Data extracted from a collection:
* * * *

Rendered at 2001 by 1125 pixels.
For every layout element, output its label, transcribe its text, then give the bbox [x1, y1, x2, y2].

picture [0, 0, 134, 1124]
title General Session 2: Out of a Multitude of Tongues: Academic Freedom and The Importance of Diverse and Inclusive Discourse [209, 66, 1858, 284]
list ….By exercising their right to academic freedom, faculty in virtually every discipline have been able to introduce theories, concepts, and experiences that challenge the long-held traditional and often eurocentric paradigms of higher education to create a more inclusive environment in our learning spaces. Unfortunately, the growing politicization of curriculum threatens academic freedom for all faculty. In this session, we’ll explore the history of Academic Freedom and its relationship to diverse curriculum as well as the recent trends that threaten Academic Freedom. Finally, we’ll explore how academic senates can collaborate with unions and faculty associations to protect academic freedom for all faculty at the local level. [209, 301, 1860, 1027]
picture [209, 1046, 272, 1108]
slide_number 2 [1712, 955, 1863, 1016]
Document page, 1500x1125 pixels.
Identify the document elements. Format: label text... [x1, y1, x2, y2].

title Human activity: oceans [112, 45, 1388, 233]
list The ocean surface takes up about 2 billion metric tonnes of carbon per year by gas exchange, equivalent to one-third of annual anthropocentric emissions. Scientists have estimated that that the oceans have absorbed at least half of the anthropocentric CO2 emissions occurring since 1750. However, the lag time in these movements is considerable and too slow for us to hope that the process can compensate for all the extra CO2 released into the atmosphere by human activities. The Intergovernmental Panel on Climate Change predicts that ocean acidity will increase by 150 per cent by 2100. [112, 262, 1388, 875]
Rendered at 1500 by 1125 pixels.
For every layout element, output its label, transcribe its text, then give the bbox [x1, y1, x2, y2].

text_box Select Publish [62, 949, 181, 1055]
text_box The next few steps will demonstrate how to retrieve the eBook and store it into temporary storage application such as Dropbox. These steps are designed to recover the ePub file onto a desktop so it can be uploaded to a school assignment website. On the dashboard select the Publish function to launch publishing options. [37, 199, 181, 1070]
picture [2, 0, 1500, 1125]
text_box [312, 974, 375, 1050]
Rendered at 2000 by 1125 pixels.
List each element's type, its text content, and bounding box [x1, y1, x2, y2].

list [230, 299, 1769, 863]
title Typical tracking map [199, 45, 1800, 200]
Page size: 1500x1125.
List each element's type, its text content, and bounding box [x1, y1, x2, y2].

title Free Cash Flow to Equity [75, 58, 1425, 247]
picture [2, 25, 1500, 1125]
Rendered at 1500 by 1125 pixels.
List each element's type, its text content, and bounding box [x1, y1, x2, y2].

* * * *

**WORK TO COMPLETE**
In the records above, how many lines include the string "Rendered"? Answer with only the number.

**RESPONSE FOR THIS EXERCISE**
4